──────── THE RECORDS
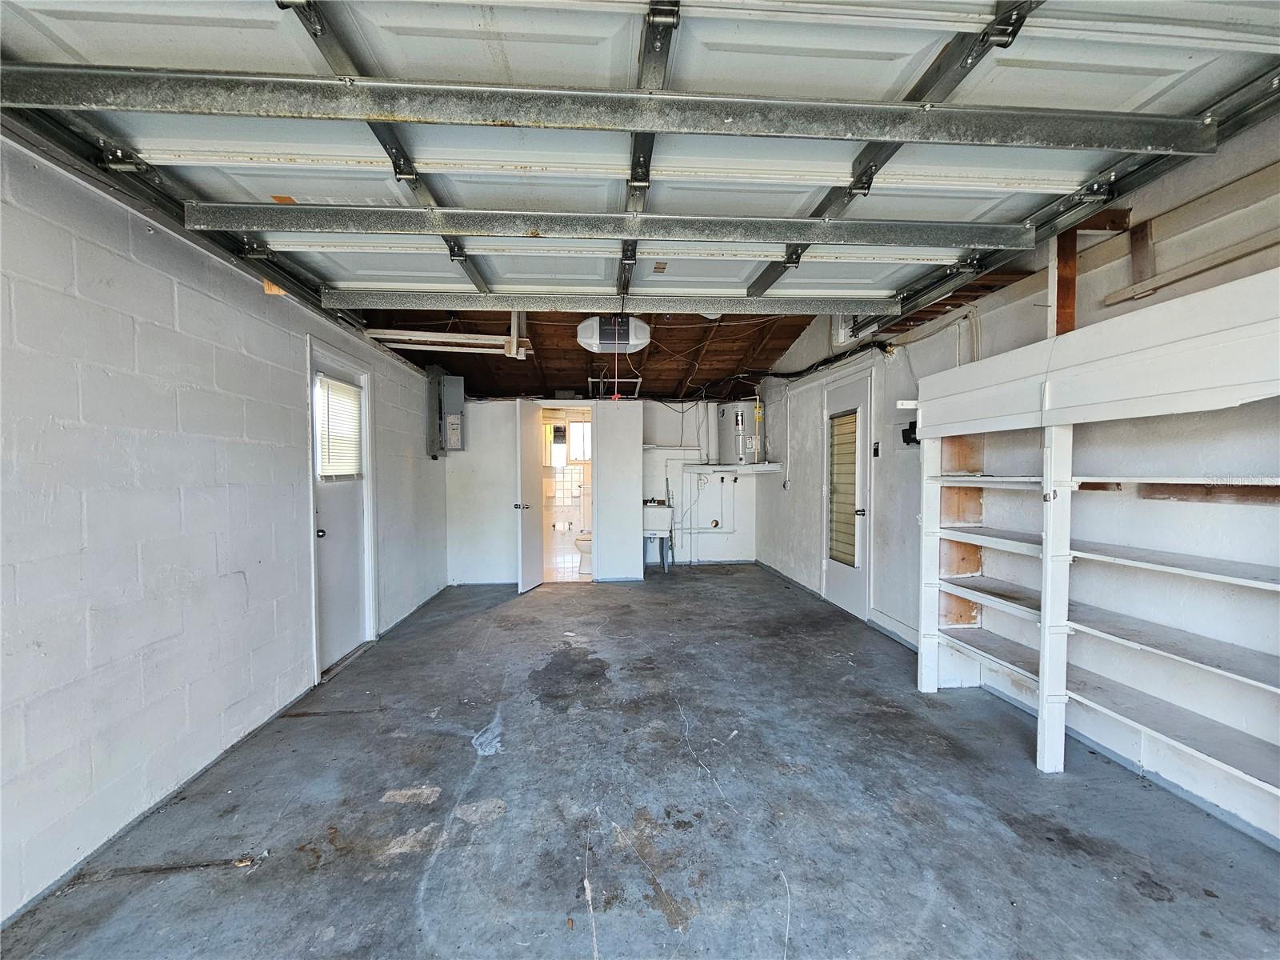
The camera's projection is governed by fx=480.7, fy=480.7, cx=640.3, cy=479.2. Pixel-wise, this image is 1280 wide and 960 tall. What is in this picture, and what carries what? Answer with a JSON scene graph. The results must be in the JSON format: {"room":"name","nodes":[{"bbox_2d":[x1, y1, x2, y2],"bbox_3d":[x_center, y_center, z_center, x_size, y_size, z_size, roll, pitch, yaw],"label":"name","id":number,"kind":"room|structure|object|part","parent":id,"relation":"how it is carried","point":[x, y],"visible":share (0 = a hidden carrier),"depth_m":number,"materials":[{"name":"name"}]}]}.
{"room":"garage","nodes":[
{"label":"garage","id":0,"kind":"room"},
{"bbox_2d":[0,132,448,924],"bbox_3d":[-2.034,0.044,2.332,0.192,2.493,7.319,0,2,-4],"label":"left wall","id":1,"kind":"structure","parent":0,"point":[380,356],"depth_m":1.88,"materials":[{"name":"white paint"}]},
{"bbox_2d":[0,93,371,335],"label":"garage door track","id":2,"kind":"object","parent":1,"relation":"attached to","point":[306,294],"visible":0.66,"depth_m":1.88,"materials":[{"name":"metal"}]},
{"bbox_2d":[308,336,374,672],"bbox_3d":[-2.092,0.226,3.372,0.132,2.056,0.797,0,2,-4],"label":"exterior door","id":3,"kind":"structure","parent":1,"relation":"in","point":[330,504],"depth_m":3.40,"materials":[{"name":"white paint"}]},
{"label":"doorknob","id":4,"kind":"part","parent":3,"relation":"part of","materials":[{"name":"metal"}]},
{"bbox_2d":[314,376,363,479],"bbox_3d":[-2.128,-0.346,3.414,0.043,0.653,0.493,0,2,-4],"label":"window blind","id":5,"kind":"object","parent":3,"relation":"attached to","point":[356,447],"visible":0.85,"depth_m":3.38,"materials":[{"name":"white plastic"}]},
{"bbox_2d":[427,371,465,454],"bbox_3d":[-2.138,-0.737,5.314,0.380,0.899,0.292,0,2,-4],"label":"electrical panel","id":6,"kind":"object","parent":1,"relation":"attached to","point":[457,421],"visible":0.97,"depth_m":5.23,"materials":[{"name":"grey metal"}]},
{"bbox_2d":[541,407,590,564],"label":"bathroom wall","id":7,"kind":"structure","parent":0,"point":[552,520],"depth_m":7.63,"materials":[{"name":"white tile"}]},
{"bbox_2d":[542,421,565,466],"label":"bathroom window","id":8,"kind":"structure","parent":7,"relation":"in","point":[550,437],"depth_m":7.69,"materials":[{"name":"white"}]},
{"bbox_2d":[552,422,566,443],"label":"heater","id":9,"kind":"object","parent":7,"relation":"attached to","point":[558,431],"visible":0.97,"depth_m":7.48,"materials":[{"name":"black"}]},
{"bbox_2d":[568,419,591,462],"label":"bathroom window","id":10,"kind":"structure","parent":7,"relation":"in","point":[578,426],"depth_m":7.81,"materials":[{"name":"white"}]},
{"bbox_2d":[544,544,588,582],"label":"bathroom floor","id":11,"kind":"structure","parent":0,"point":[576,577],"depth_m":6.57,"materials":[{"name":"tile"}]},
{"bbox_2d":[573,532,592,573],"bbox_3d":[-0.566,0.808,6.272,0.643,0.768,0.457,0,2,-4],"label":"toilet","id":12,"kind":"object","parent":11,"relation":"on","point":[586,550],"visible":0.28,"depth_m":6.15,"materials":[{"name":"white ceramic"}]},
{"bbox_2d":[444,395,755,580],"bbox_3d":[-1.143,0.117,5.668,2.515,2.159,0.185,0,2,-4],"label":"back wall","id":13,"kind":"structure","parent":0,"point":[669,421],"depth_m":5.57,"materials":[{"name":"white paint"}]},
{"bbox_2d":[514,396,543,594],"bbox_3d":[-1.219,0.194,5.349,0.171,2.022,0.670,0,2,11],"label":"bathroom door","id":14,"kind":"structure","parent":13,"relation":"attached to","point":[520,526],"depth_m":5.22,"materials":[{"name":"white"}]},
{"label":"door handle","id":15,"kind":"part","parent":14,"relation":"part of","materials":[{"name":"silver metal"}]},
{"bbox_2d":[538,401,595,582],"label":"door frame","id":16,"kind":"object","parent":13,"relation":"in","point":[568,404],"visible":0.65,"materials":[{"name":"white paint"}]},
{"bbox_2d":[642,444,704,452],"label":"wall shelf","id":17,"kind":"object","parent":13,"relation":"attached to","point":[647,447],"visible":0.75,"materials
────────────────
EXERCISE REQUIREMENTS
Exact copies of all the entries are needed; output them without the pictures.

SOLUTION FOR THIS EXERCISE
The camera's projection is governed by fx=480.7, fy=480.7, cx=640.3, cy=479.2. Pixel-wise, this image is 1280 wide and 960 tall. What is in this picture, and what carries what? Answer with a JSON scene graph. The results must be in the JSON format: {"room":"name","nodes":[{"bbox_2d":[x1, y1, x2, y2],"bbox_3d":[x_center, y_center, z_center, x_size, y_size, z_size, roll, pitch, yaw],"label":"name","id":number,"kind":"room|structure|object|part","parent":id,"relation":"how it is carried","point":[x, y],"visible":share (0 = a hidden carrier),"depth_m":number,"materials":[{"name":"name"}]}]}.
{"room":"garage","nodes":[
{"label":"garage","id":0,"kind":"room"},
{"bbox_2d":[0,132,448,924],"bbox_3d":[-2.034,0.044,2.332,0.192,2.493,7.319,0,2,-4],"label":"left wall","id":1,"kind":"structure","parent":0,"point":[380,356],"depth_m":1.88,"materials":[{"name":"white paint"}]},
{"bbox_2d":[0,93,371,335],"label":"garage door track","id":2,"kind":"object","parent":1,"relation":"attached to","point":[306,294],"visible":0.66,"depth_m":1.88,"materials":[{"name":"metal"}]},
{"bbox_2d":[308,336,374,672],"bbox_3d":[-2.092,0.226,3.372,0.132,2.056,0.797,0,2,-4],"label":"exterior door","id":3,"kind":"structure","parent":1,"relation":"in","point":[330,504],"depth_m":3.40,"materials":[{"name":"white paint"}]},
{"label":"doorknob","id":4,"kind":"part","parent":3,"relation":"part of","materials":[{"name":"metal"}]},
{"bbox_2d":[314,376,363,479],"bbox_3d":[-2.128,-0.346,3.414,0.043,0.653,0.493,0,2,-4],"label":"window blind","id":5,"kind":"object","parent":3,"relation":"attached to","point":[356,447],"visible":0.85,"depth_m":3.38,"materials":[{"name":"white plastic"}]},
{"bbox_2d":[427,371,465,454],"bbox_3d":[-2.138,-0.737,5.314,0.380,0.899,0.292,0,2,-4],"label":"electrical panel","id":6,"kind":"object","parent":1,"relation":"attached to","point":[457,421],"visible":0.97,"depth_m":5.23,"materials":[{"name":"grey metal"}]},
{"bbox_2d":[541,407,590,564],"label":"bathroom wall","id":7,"kind":"structure","parent":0,"point":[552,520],"depth_m":7.63,"materials":[{"name":"white tile"}]},
{"bbox_2d":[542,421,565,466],"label":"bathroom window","id":8,"kind":"structure","parent":7,"relation":"in","point":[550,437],"depth_m":7.69,"materials":[{"name":"white"}]},
{"bbox_2d":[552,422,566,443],"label":"heater","id":9,"kind":"object","parent":7,"relation":"attached to","point":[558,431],"visible":0.97,"depth_m":7.48,"materials":[{"name":"black"}]},
{"bbox_2d":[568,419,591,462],"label":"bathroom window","id":10,"kind":"structure","parent":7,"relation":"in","point":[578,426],"depth_m":7.81,"materials":[{"name":"white"}]},
{"bbox_2d":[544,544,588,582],"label":"bathroom floor","id":11,"kind":"structure","parent":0,"point":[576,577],"depth_m":6.57,"materials":[{"name":"tile"}]},
{"bbox_2d":[573,532,592,573],"bbox_3d":[-0.566,0.808,6.272,0.643,0.768,0.457,0,2,-4],"label":"toilet","id":12,"kind":"object","parent":11,"relation":"on","point":[586,550],"visible":0.28,"depth_m":6.15,"materials":[{"name":"white ceramic"}]},
{"bbox_2d":[444,395,755,580],"bbox_3d":[-1.143,0.117,5.668,2.515,2.159,0.185,0,2,-4],"label":"back wall","id":13,"kind":"structure","parent":0,"point":[669,421],"depth_m":5.57,"materials":[{"name":"white paint"}]},
{"bbox_2d":[514,396,543,594],"bbox_3d":[-1.219,0.194,5.349,0.171,2.022,0.670,0,2,11],"label":"bathroom door","id":14,"kind":"structure","parent":13,"relation":"attached to","point":[520,526],"depth_m":5.22,"materials":[{"name":"white"}]},
{"label":"door handle","id":15,"kind":"part","parent":14,"relation":"part of","materials":[{"name":"silver metal"}]},
{"bbox_2d":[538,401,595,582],"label":"door frame","id":16,"kind":"object","parent":13,"relation":"in","point":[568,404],"visible":0.65,"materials":[{"name":"white paint"}]},
{"bbox_2d":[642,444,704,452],"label":"wall shelf","id":17,"kind":"object","parent":13,"relation":"attached to","point":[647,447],"visible":0.75,"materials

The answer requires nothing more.